Netflix has acquired the rights to adapt Brian McGreevy's novel Hemlock Grove and Piper Kerman's account of life inside a women's prison, Orange Is The New Black, as the basis for new television series, The Sunday Telegraph said.
The move is similar to BSkyB's set-up, in which acquisitions of US films and television series are supplemented by commissioned series, with the broadcaster pledging to spend £600 million a year on British productions by 2014.
Reed Hastings, chief executive of Netflix, said there is a team in place to commission content.
He told The Sunday Telegraph the company had already tested the market by becoming involved with some acquisitions without a full script, and that it would be "fully flexible" to secure the best content.
He said: "There is a continuum. At the most extreme case you're writing all your own scripts. The next layer up is that you're optioning books. It's good to have a portfolio of different things and we'd be open to doing that for the right projects."

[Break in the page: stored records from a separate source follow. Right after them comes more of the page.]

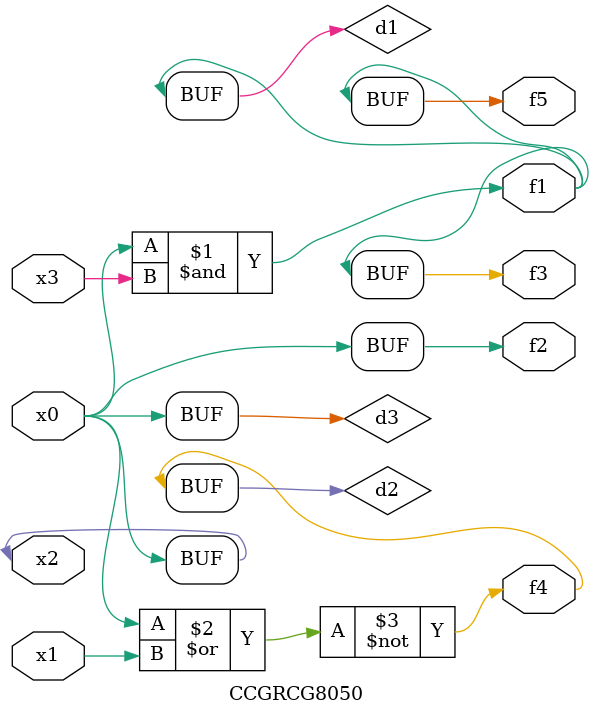
<source format=v>
module CCGRCG8050(
	input x0, x1, x2, x3,
	output f1, f2, f3, f4, f5
);

	wire d1, d2, d3;

	and (d1, x2, x3);
	nor (d2, x0, x1);
	buf (d3, x0, x2);
	assign f1 = d1;
	assign f2 = d3;
	assign f3 = d1;
	assign f4 = d2;
	assign f5 = d1;
endmodule

</source>
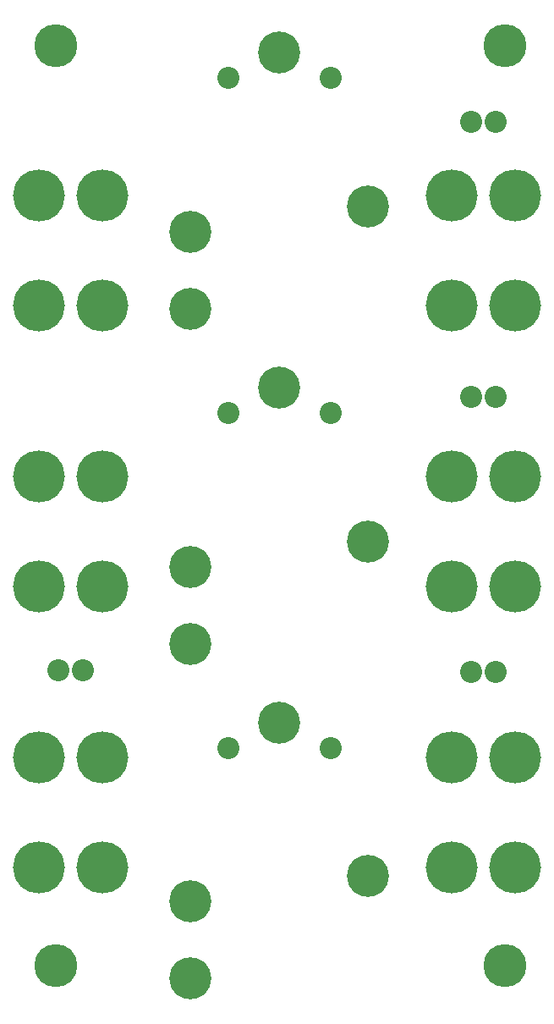
<source format=gbs>
%FSLAX43Y43*%
%MOMM*%
G71*
G01*
G75*
%ADD10C,0.300*%
%ADD11C,4.000*%
%ADD12C,2.000*%
%ADD13C,4.100*%
%ADD14C,5.000*%
%ADD15C,2.000*%
%ADD16C,4.203*%
%ADD17C,2.203*%
%ADD18C,4.303*%
%ADD19C,5.203*%
D16*
X27400Y61800D02*
D03*
X36300Y46400D02*
D03*
X18500Y43860D02*
D03*
Y36160D02*
D03*
Y2660D02*
D03*
Y10360D02*
D03*
X36300Y12900D02*
D03*
X27400Y28300D02*
D03*
X18500Y69660D02*
D03*
Y77360D02*
D03*
X36300Y79900D02*
D03*
X27400Y95300D02*
D03*
D17*
X22300Y59260D02*
D03*
X32500D02*
D03*
Y25760D02*
D03*
X22300D02*
D03*
X32500Y92760D02*
D03*
X22300D02*
D03*
X49050Y88400D02*
D03*
X46550D02*
D03*
Y60850D02*
D03*
X49050D02*
D03*
Y33300D02*
D03*
X46550D02*
D03*
X7750Y33500D02*
D03*
X5250D02*
D03*
D18*
X5000Y4000D02*
D03*
X50000D02*
D03*
X5000Y96000D02*
D03*
X50000D02*
D03*
D19*
X9650Y70000D02*
D03*
X3350D02*
D03*
Y81000D02*
D03*
X9650Y81000D02*
D03*
X50950Y52900D02*
D03*
X44650Y52900D02*
D03*
Y41900D02*
D03*
X50950D02*
D03*
X9650D02*
D03*
X3350D02*
D03*
Y52900D02*
D03*
X9650Y52900D02*
D03*
X50950Y81000D02*
D03*
X44650Y81000D02*
D03*
Y70000D02*
D03*
X50950D02*
D03*
Y24800D02*
D03*
X44650D02*
D03*
Y13800D02*
D03*
X50950D02*
D03*
X9650D02*
D03*
X3350D02*
D03*
Y24800D02*
D03*
X9650Y24800D02*
D03*
M02*

</source>
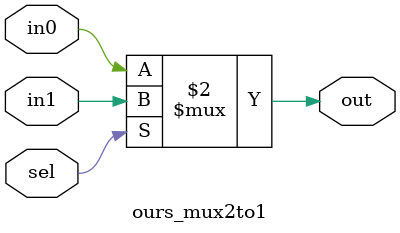
<source format=v>
module ours(
    input wire s1,
    input wire s2,
    input wire a,
    input wire b,
    input wire c,
    input wire d,
    output wire y
);
    wire x0, x1, x2;
    // Selects between c and d based on s2
    ours_mux2to1 mux0 (.in0(c), .in1(d), .sel(s2), .out(x2));
    // Selects between a and b based on s1
    ours_mux2to1 mux1 (.in0(a), .in1(b), .sel(s1), .out(x0));
    // Uses x2 to select again between a and b (seems logically necessary to maintain structure)
    ours_mux2to1 mux2 (.in0(a), .in1(b), .sel(x2), .out(x1));
    // Final selection between x0 and x1 based on s2
    ours_mux2to1 mux3 (.in0(x0), .in1(x1), .sel(s2), .out(y));
endmodule

// 2-to-1 Multiplexer Module remains unchanged
module ours_mux2to1(
    input wire in0,
    input wire in1,
    input wire sel,
    output reg out
);
    always @(*) begin
        out = sel ? in1 : in0; // Use ternary operator for clarity
    end
endmodule

</source>
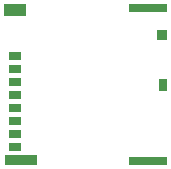
<source format=gbp>
G04 #@! TF.GenerationSoftware,KiCad,Pcbnew,7.0.5-7.0.5~ubuntu22.04.1*
G04 #@! TF.CreationDate,2023-06-24T11:50:08+02:00*
G04 #@! TF.ProjectId,Signal Generator,5369676e-616c-4204-9765-6e657261746f,2*
G04 #@! TF.SameCoordinates,Original*
G04 #@! TF.FileFunction,Paste,Bot*
G04 #@! TF.FilePolarity,Positive*
%FSLAX46Y46*%
G04 Gerber Fmt 4.6, Leading zero omitted, Abs format (unit mm)*
G04 Created by KiCad (PCBNEW 7.0.5-7.0.5~ubuntu22.04.1) date 2023-06-24 11:50:08*
%MOMM*%
%LPD*%
G01*
G04 APERTURE LIST*
%ADD10R,3.330000X0.700000*%
%ADD11R,1.830000X1.140000*%
%ADD12R,2.800000X0.860000*%
%ADD13R,0.930000X0.900000*%
%ADD14R,0.780000X1.050000*%
%ADD15R,1.100000X0.700000*%
G04 APERTURE END LIST*
D10*
X102665000Y-120700000D03*
D11*
X91415000Y-120920000D03*
D12*
X91900000Y-133580000D03*
D10*
X102665000Y-133660000D03*
D13*
X103865000Y-123010000D03*
D14*
X103940000Y-127275000D03*
D15*
X91400000Y-124800000D03*
X91400000Y-125900000D03*
X91400000Y-127000000D03*
X91400000Y-128100000D03*
X91400000Y-129200000D03*
X91400000Y-130300000D03*
X91400000Y-131400000D03*
X91400000Y-132500000D03*
M02*

</source>
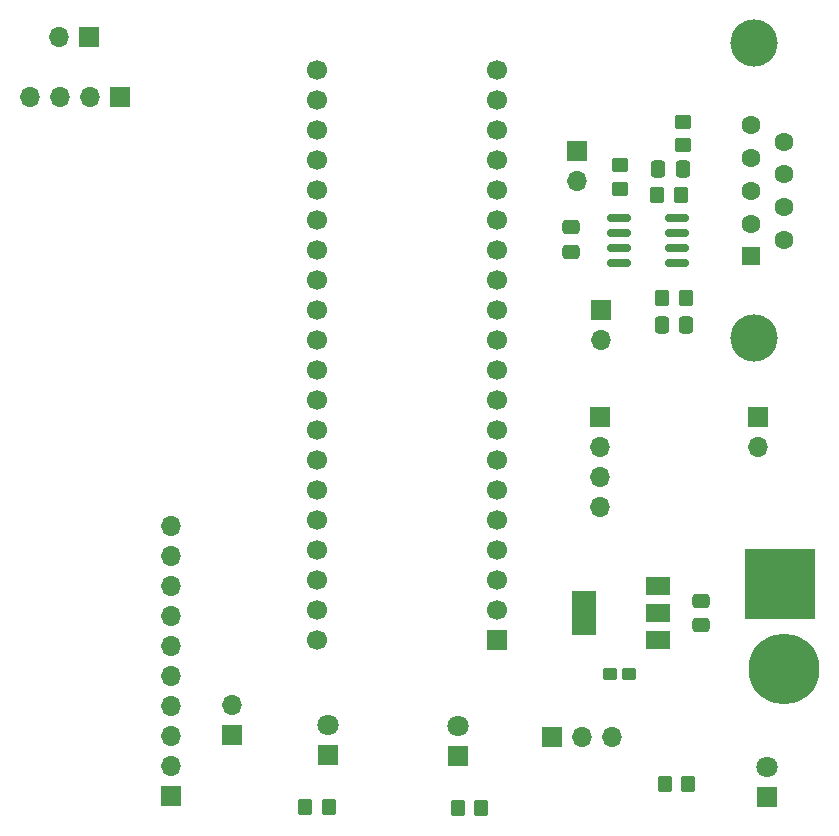
<source format=gbr>
%TF.GenerationSoftware,KiCad,Pcbnew,(6.0.6-0)*%
%TF.CreationDate,2022-07-18T23:44:10+05:30*%
%TF.ProjectId,GPS_INS_PCB,4750535f-494e-4535-9f50-43422e6b6963,rev?*%
%TF.SameCoordinates,Original*%
%TF.FileFunction,Soldermask,Top*%
%TF.FilePolarity,Negative*%
%FSLAX46Y46*%
G04 Gerber Fmt 4.6, Leading zero omitted, Abs format (unit mm)*
G04 Created by KiCad (PCBNEW (6.0.6-0)) date 2022-07-18 23:44:10*
%MOMM*%
%LPD*%
G01*
G04 APERTURE LIST*
G04 Aperture macros list*
%AMRoundRect*
0 Rectangle with rounded corners*
0 $1 Rounding radius*
0 $2 $3 $4 $5 $6 $7 $8 $9 X,Y pos of 4 corners*
0 Add a 4 corners polygon primitive as box body*
4,1,4,$2,$3,$4,$5,$6,$7,$8,$9,$2,$3,0*
0 Add four circle primitives for the rounded corners*
1,1,$1+$1,$2,$3*
1,1,$1+$1,$4,$5*
1,1,$1+$1,$6,$7*
1,1,$1+$1,$8,$9*
0 Add four rect primitives between the rounded corners*
20,1,$1+$1,$2,$3,$4,$5,0*
20,1,$1+$1,$4,$5,$6,$7,0*
20,1,$1+$1,$6,$7,$8,$9,0*
20,1,$1+$1,$8,$9,$2,$3,0*%
G04 Aperture macros list end*
%ADD10R,1.800000X1.800000*%
%ADD11C,1.800000*%
%ADD12R,1.700000X1.700000*%
%ADD13O,1.700000X1.700000*%
%ADD14RoundRect,0.150000X-0.825000X-0.150000X0.825000X-0.150000X0.825000X0.150000X-0.825000X0.150000X0*%
%ADD15RoundRect,0.250000X-0.350000X-0.450000X0.350000X-0.450000X0.350000X0.450000X-0.350000X0.450000X0*%
%ADD16RoundRect,0.250000X0.450000X-0.350000X0.450000X0.350000X-0.450000X0.350000X-0.450000X-0.350000X0*%
%ADD17RoundRect,0.250000X0.350000X0.450000X-0.350000X0.450000X-0.350000X-0.450000X0.350000X-0.450000X0*%
%ADD18R,6.000000X6.000000*%
%ADD19C,6.000000*%
%ADD20RoundRect,0.250000X0.337500X0.475000X-0.337500X0.475000X-0.337500X-0.475000X0.337500X-0.475000X0*%
%ADD21RoundRect,0.250000X-0.337500X-0.475000X0.337500X-0.475000X0.337500X0.475000X-0.337500X0.475000X0*%
%ADD22RoundRect,0.250000X0.475000X-0.337500X0.475000X0.337500X-0.475000X0.337500X-0.475000X-0.337500X0*%
%ADD23RoundRect,0.250000X-0.375000X-0.275000X0.375000X-0.275000X0.375000X0.275000X-0.375000X0.275000X0*%
%ADD24RoundRect,0.250000X-0.475000X0.337500X-0.475000X-0.337500X0.475000X-0.337500X0.475000X0.337500X0*%
%ADD25C,1.700000*%
%ADD26R,2.000000X1.500000*%
%ADD27R,2.000000X3.800000*%
%ADD28C,4.000000*%
%ADD29R,1.600000X1.600000*%
%ADD30C,1.600000*%
G04 APERTURE END LIST*
D10*
%TO.C,D3*%
X174700000Y-106275000D03*
D11*
X174700000Y-103735000D03*
%TD*%
D12*
%TO.C,120R JP*%
X158600000Y-51625000D03*
D13*
X158600000Y-54165000D03*
%TD*%
D14*
%TO.C,U3*%
X167075000Y-57295000D03*
X167075000Y-58565000D03*
X167075000Y-59835000D03*
X167075000Y-61105000D03*
X162125000Y-61105000D03*
X162125000Y-59835000D03*
X162125000Y-58565000D03*
X162125000Y-57295000D03*
%TD*%
D15*
%TO.C,R7*%
X135600000Y-107100000D03*
X137600000Y-107100000D03*
%TD*%
%TO.C,R6*%
X148500000Y-107200000D03*
X150500000Y-107200000D03*
%TD*%
D16*
%TO.C,R5*%
X162200000Y-54800000D03*
X162200000Y-52800000D03*
%TD*%
D15*
%TO.C,R4*%
X165400000Y-55300000D03*
X167400000Y-55300000D03*
%TD*%
D17*
%TO.C,R3*%
X167800000Y-64000000D03*
X165800000Y-64000000D03*
%TD*%
D16*
%TO.C,R2*%
X167600000Y-51100000D03*
X167600000Y-49100000D03*
%TD*%
D18*
%TO.C,Q1*%
X175800000Y-88237500D03*
D19*
X176105000Y-95437500D03*
%TD*%
D13*
%TO.C,J9*%
X129400000Y-98535000D03*
D12*
X129400000Y-101075000D03*
%TD*%
%TO.C,J8*%
X160600000Y-65025000D03*
D13*
X160600000Y-67565000D03*
%TD*%
D12*
%TO.C,J3*%
X173900000Y-74125000D03*
D13*
X173900000Y-76665000D03*
%TD*%
%TO.C,J2*%
X114735000Y-41900000D03*
D12*
X117275000Y-41900000D03*
%TD*%
%TO.C,J1*%
X156500000Y-101200000D03*
D13*
X159040000Y-101200000D03*
X161580000Y-101200000D03*
%TD*%
D10*
%TO.C,D2*%
X137500000Y-102700000D03*
D11*
X137500000Y-100160000D03*
%TD*%
D10*
%TO.C,D1*%
X148500000Y-102800000D03*
D11*
X148500000Y-100260000D03*
%TD*%
D20*
%TO.C,C5*%
X167537500Y-53100000D03*
X165462500Y-53100000D03*
%TD*%
D21*
%TO.C,C4*%
X165762500Y-66300000D03*
X167837500Y-66300000D03*
%TD*%
D22*
%TO.C,C3*%
X158100000Y-60137500D03*
X158100000Y-58062500D03*
%TD*%
D23*
%TO.C,C2*%
X161400000Y-95900000D03*
X163000000Y-95900000D03*
%TD*%
D24*
%TO.C,C1*%
X169100000Y-91737500D03*
X169100000Y-89662500D03*
%TD*%
D25*
%TO.C,U2*%
X136600000Y-93000000D03*
D12*
X151840000Y-93000000D03*
D25*
X136600000Y-90460000D03*
X151840000Y-90460000D03*
X136600000Y-87920000D03*
X151840000Y-87920000D03*
X136600000Y-85380000D03*
X151840000Y-85380000D03*
X136600000Y-82840000D03*
X151840000Y-82840000D03*
X136600000Y-80300000D03*
X151840000Y-80300000D03*
X136600000Y-77760000D03*
X151840000Y-77760000D03*
X136600000Y-75220000D03*
X151840000Y-75220000D03*
X136600000Y-72680000D03*
X151840000Y-72680000D03*
X136600000Y-70140000D03*
X151840000Y-70140000D03*
X136600000Y-67600000D03*
X151840000Y-67600000D03*
X136600000Y-65060000D03*
X151840000Y-65060000D03*
X136600000Y-62520000D03*
X151840000Y-62520000D03*
X136600000Y-59980000D03*
X151840000Y-59980000D03*
X136600000Y-57440000D03*
X151840000Y-57440000D03*
X136600000Y-54900000D03*
X151840000Y-54900000D03*
X136600000Y-52360000D03*
X151840000Y-52360000D03*
X136600000Y-49820000D03*
X151840000Y-49820000D03*
X136600000Y-47280000D03*
X151840000Y-47280000D03*
X136600000Y-44740000D03*
X151840000Y-44740000D03*
%TD*%
D26*
%TO.C,U1*%
X165450000Y-93000000D03*
D27*
X159150000Y-90700000D03*
D26*
X165450000Y-90700000D03*
X165450000Y-88400000D03*
%TD*%
D17*
%TO.C,R1*%
X168000000Y-105200000D03*
X166000000Y-105200000D03*
%TD*%
D28*
%TO.C,J7*%
X173600000Y-67460000D03*
X173600000Y-42460000D03*
D29*
X173300000Y-60500000D03*
D30*
X173300000Y-57730000D03*
X173300000Y-54960000D03*
X173300000Y-52190000D03*
X173300000Y-49420000D03*
X176140000Y-59115000D03*
X176140000Y-56345000D03*
X176140000Y-53575000D03*
X176140000Y-50805000D03*
%TD*%
D13*
%TO.C,J6*%
X124175000Y-83340000D03*
X124175000Y-85880000D03*
X124175000Y-88420000D03*
X124175000Y-90960000D03*
X124175000Y-93500000D03*
X124175000Y-96040000D03*
X124175000Y-98580000D03*
X124175000Y-101120000D03*
X124175000Y-103660000D03*
D12*
X124175000Y-106200000D03*
%TD*%
%TO.C,J5*%
X119900000Y-47025000D03*
D13*
X117360000Y-47025000D03*
X114820000Y-47025000D03*
X112280000Y-47025000D03*
%TD*%
D12*
%TO.C,J4*%
X160525000Y-74100000D03*
D13*
X160525000Y-76640000D03*
X160525000Y-79180000D03*
X160525000Y-81720000D03*
%TD*%
M02*

</source>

Mr Hastings said Netflix would not pose a big threat to companies such as BSkyB in the long term, arguing that traditional broadcasting will become a thing of the past in 20 years, and that customers will buy Netflix on top of their BSkyB subscription.
Competition in the broadcast market has heated up this year, with the likes of BT and Virgin Media bolstering their services with acquired rights to Premiership football games and the recordable, on-demand TiVo service respectively.